By Wojtek Dabrowski
As a child, Steve Bewley, goaltender for Ryerson’s hockey team, collected hockey cards of his favourite NHL goalies.
He loved the position and the attention it brought. “It always seemed so glamorous to me,” the second-year business student said while packing up his goalie pads in the change room after a game.
“It’s a position where you can end up being the hero or the goat,” Bewley says. On this night he was the hero. The Rams won its game against the Royal Military College and Bewley was smiling.
After taking a year off from the glamorous life of a goalie and playing as a defenceman, the attention is now back on him. Bewley has taken over the starting goaltending job from a fifth-year player and is helping the Rams travel into foreign territory—the playoffs.
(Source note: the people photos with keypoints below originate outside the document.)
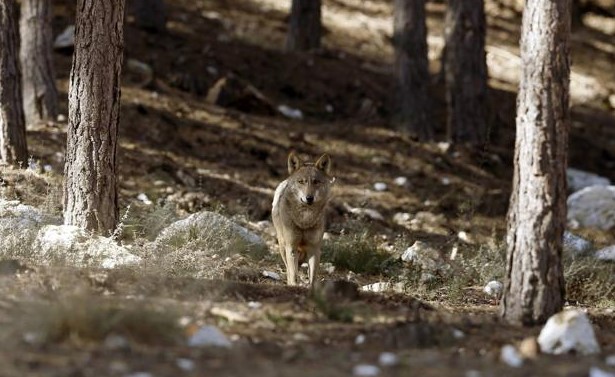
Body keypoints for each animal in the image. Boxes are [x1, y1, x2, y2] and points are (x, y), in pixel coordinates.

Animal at [272, 151, 334, 286]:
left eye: (316, 182)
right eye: (301, 181)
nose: (309, 198)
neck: (304, 220)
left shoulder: (314, 249)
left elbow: (312, 278)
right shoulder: (291, 247)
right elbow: (293, 275)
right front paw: (294, 285)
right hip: (283, 246)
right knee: (288, 270)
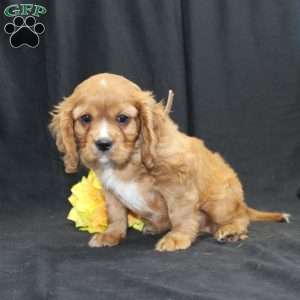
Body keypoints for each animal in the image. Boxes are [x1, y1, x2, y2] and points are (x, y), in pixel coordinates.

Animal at [49, 72, 290, 251]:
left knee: (241, 217)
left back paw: (231, 231)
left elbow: (179, 214)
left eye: (123, 119)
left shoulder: (178, 185)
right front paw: (111, 235)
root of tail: (242, 202)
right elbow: (116, 214)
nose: (103, 143)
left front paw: (178, 238)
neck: (131, 160)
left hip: (219, 202)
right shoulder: (110, 190)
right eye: (85, 119)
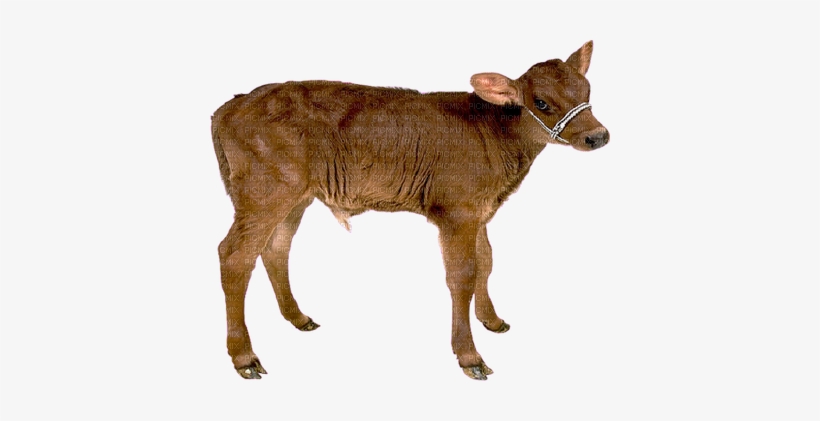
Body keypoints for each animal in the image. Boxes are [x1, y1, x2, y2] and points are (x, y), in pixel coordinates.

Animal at [211, 41, 609, 380]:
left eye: (587, 92)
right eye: (540, 102)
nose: (598, 136)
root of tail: (233, 104)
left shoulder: (479, 211)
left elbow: (487, 261)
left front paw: (492, 320)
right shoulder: (457, 212)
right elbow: (462, 276)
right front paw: (470, 356)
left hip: (295, 197)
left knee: (275, 248)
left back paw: (298, 317)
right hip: (264, 192)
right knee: (235, 255)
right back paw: (245, 357)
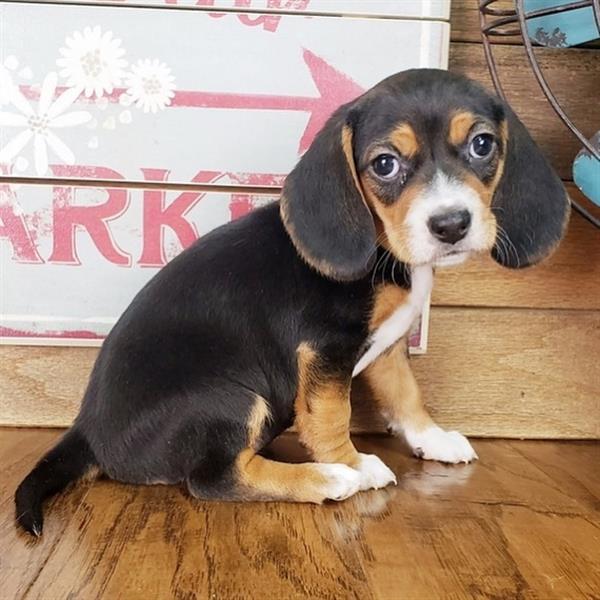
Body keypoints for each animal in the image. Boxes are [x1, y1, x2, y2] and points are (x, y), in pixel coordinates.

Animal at [14, 69, 568, 536]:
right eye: (385, 164)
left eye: (482, 144)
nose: (450, 223)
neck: (386, 252)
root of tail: (86, 432)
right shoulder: (322, 350)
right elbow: (332, 415)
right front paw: (351, 463)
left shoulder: (389, 348)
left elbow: (407, 396)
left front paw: (431, 439)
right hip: (229, 397)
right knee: (214, 480)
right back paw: (327, 479)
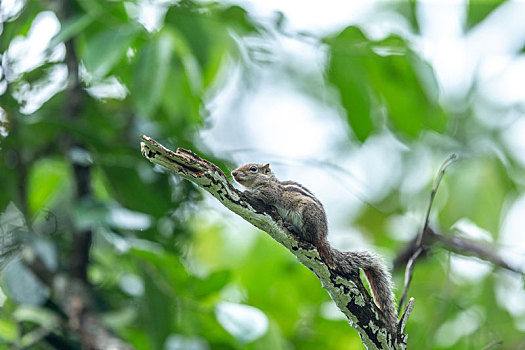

Bewley, a 23-year-old native of Georgetown, Ont., had played goalie his entire life, but when he came to Ryerson last year the Rams already had an excellent goaltender, Carm Giurleo, so Bewley played defence.
After a year of patrolling the blue line, he decided to return to his goal crease to split ice time with Giurleo.
But Giurleo, who had been saddled into a part-time role, decided to quit the team last semester and concentrate on finishing his hospitality and tourism management degree. Bewley was left with a full-time job.
“Carm carried the team [for four years], and we miss him,” head-coach Louie Carnevale said. But he added that Bewley’s play is negating the loss.
Saturday he helped Ryerson win its seventh game of the season, in only the team’s 20th game. Last year the Rams finished the season with only six wins.
“He’s got the mentally tough attitude that goalies need,” Carnevale said, adding that his competitive and focused nature easily matches the rest of the team.
Because the Rams have a shot at the playoffs this year, Bewley is really working to improve his skills and he said the rest of the team is doing the same.
And he has a weird ritual to help him focus on the task at hand.
“Between periods, I dry [the sweat] in my glove,” he said with a chuckle. “It’s a horrid, horrid smell. It lets me focus mentally.”